By Dan Berthiaume
Anyone involved in the IT industry knows a healthy venture capital (VC) market is critical for any country looking to develop a domestic technology infrastructure. IT innovators awakening to the opportunities of a global IT industry may be long on ideas but short on funding, and need the backing of investors in order to see their projects come to fruition.
Fortunately for Mexican technology entrepreneurs looking to launch startups, there is a nascent Mexican VC market taking shape which holds the potential to boost Mexico’s standing as a source of IT innovation. Global Delivery Report recently spoke with Cesar Salazar, General Partner of Mexican.VC, a Silicon Valley-based seed-stage fund which solely focuses on startups based in Mexico, about the current state and likely future direction of VC activity in Mexico.
GDR: How active is the Mexican VC market today in terms of funding IT projects?
CS: It’s starting to get more interesting, particularly with some traditional and impact funds (which consider social and environmental aspects of investments as well as potential financial return) finally making early stage investments. Players such as Alta Ventures, Mexico Ventures, Angel Ventures Mexico and Mexican.VC are very active and betting some bucks in seed deals (providing initial funding to start a business).
GDR: What is Mexican.VC doing to improve the state of Mexican VC activity?
CS: We are closing the gap between nascent Web entrepreneurs and early stage investors. We have a unique model that combines the benefits of an incubator with the level of commitment of a venture capital firm. We are totally invested into early stage startups, both from the money and the time perspective.
We are also making key efforts to empower the whole ecosystem. For example, in 2011 we organized or facilitated seven Startup Weekends (54-hour events for entrepreneurs to test startup ideas, backed by a global non-profit network).
Now, we’re helping to start the largest innovation hub in Mexico City, which we hope to open in mid-2012. (It includes) an 8,000-square-foot planned space to allocate 15-20 startups, event space for 250 people, and a co-working café for 50 people. We’re bringing together more than 50 tech, design and media groups. These groups will organize most of their events in beta. Additionally, we are planning to convert those contents into a digital education channel.
GDR: How does the VC market in Mexico compare to those in other nearshore countries and in the US?
CS: It’s similar in the way it operates and the type of deals most investors are looking for. Most Latin American firms are investing in more traditional models, such as real estate, entertainment, food, tourism, manufacturing and mining, and technology is not a priority, yet. However, we’re seeing a shift and we are excited about what could happen in the next couple of years.

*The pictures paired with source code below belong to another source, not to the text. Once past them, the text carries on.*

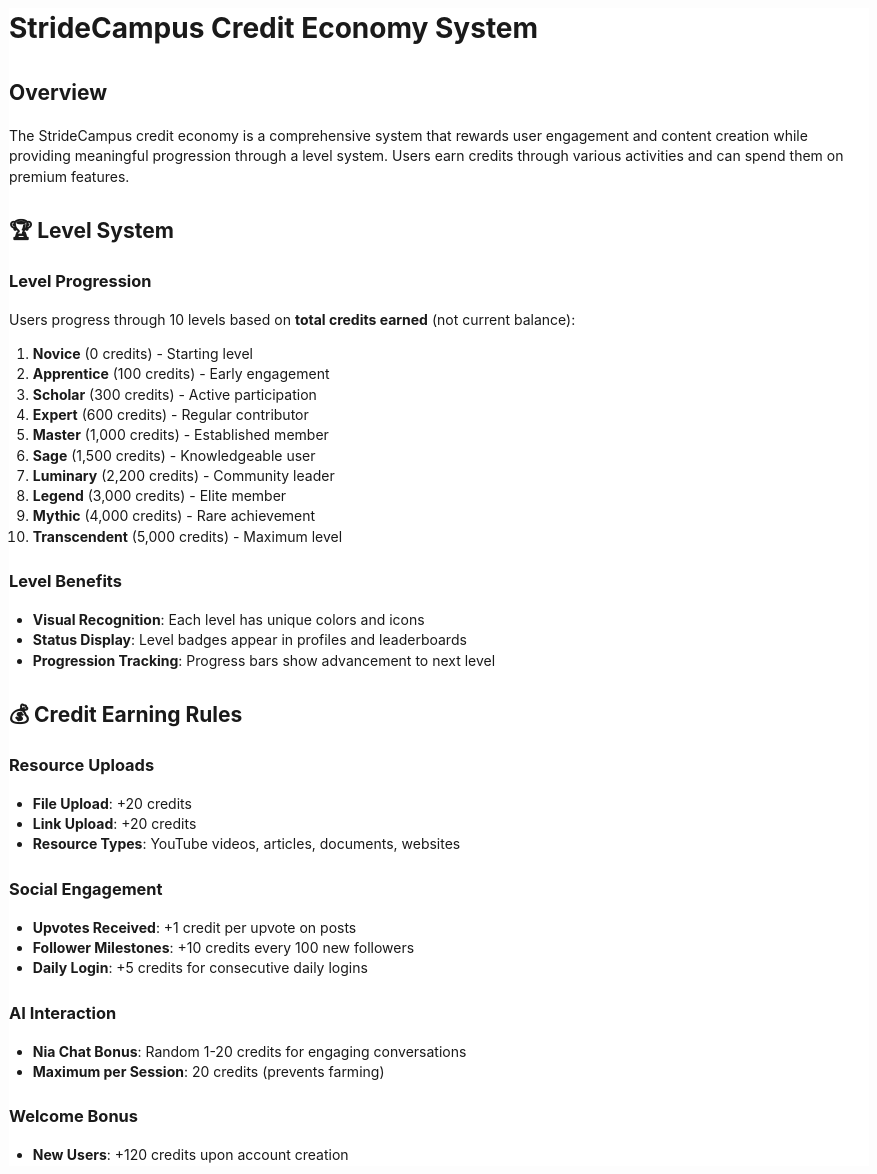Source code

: # StrideCampus Credit Economy System

## Overview

The StrideCampus credit economy is a comprehensive system that rewards user engagement and content creation while providing meaningful progression through a level system. Users earn credits through various activities and can spend them on premium features.

## 🏆 Level System

### Level Progression
Users progress through 10 levels based on **total credits earned** (not current balance):

1. **Novice** (0 credits) - Starting level
2. **Apprentice** (100 credits) - Early engagement
3. **Scholar** (300 credits) - Active participation
4. **Expert** (600 credits) - Regular contributor
5. **Master** (1,000 credits) - Established member
6. **Sage** (1,500 credits) - Knowledgeable user
7. **Luminary** (2,200 credits) - Community leader
8. **Legend** (3,000 credits) - Elite member
9. **Mythic** (4,000 credits) - Rare achievement
10. **Transcendent** (5,000 credits) - Maximum level

### Level Benefits
- **Visual Recognition**: Each level has unique colors and icons
- **Status Display**: Level badges appear in profiles and leaderboards
- **Progression Tracking**: Progress bars show advancement to next level

## 💰 Credit Earning Rules

### Resource Uploads
- **File Upload**: +20 credits
- **Link Upload**: +20 credits
- **Resource Types**: YouTube videos, articles, documents, websites

### Social Engagement
- **Upvotes Received**: +1 credit per upvote on posts
- **Follower Milestones**: +10 credits every 100 new followers
- **Daily Login**: +5 credits for consecutive daily logins

### AI Interaction
- **Nia Chat Bonus**: Random 1-20 credits for engaging conversations
- **Maximum per Session**: 20 credits (prevents farming)

### Welcome Bonus
- **New Users**: +120 credits upon account creation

GDR: How difficult is it for a Mexican startup to obtain funding?
CS: I think is it as difficult as in most countries, with the difference that the market is growing here. We are an emerging economy in a great position to start new businesses. There’s interest in every sector to foster entrepreneurship in Mexico, and that’s thrilling. Nonetheless, we need to find a model that works for us, both from and the economic and the cultural aspect.
GDR: How do you see the state of the Mexican VC industry evolving in the next five years?
CS: It will become more sophisticated. People are learning to create models that make a lot of sense, and that improve the chance of success. We will see more funds focused on the long term upside, rather than the short term profit. I hope we also see more seed deals. In an era of widely available infrastructure that scales fairly easily, startups only need enough runway to pay for a living until they hit enough revenue to sustain themselves. Then, if they’re ambitious and smart enough, they can raise money to scale the business at healthier terms. I think this is positive for both sides of the table.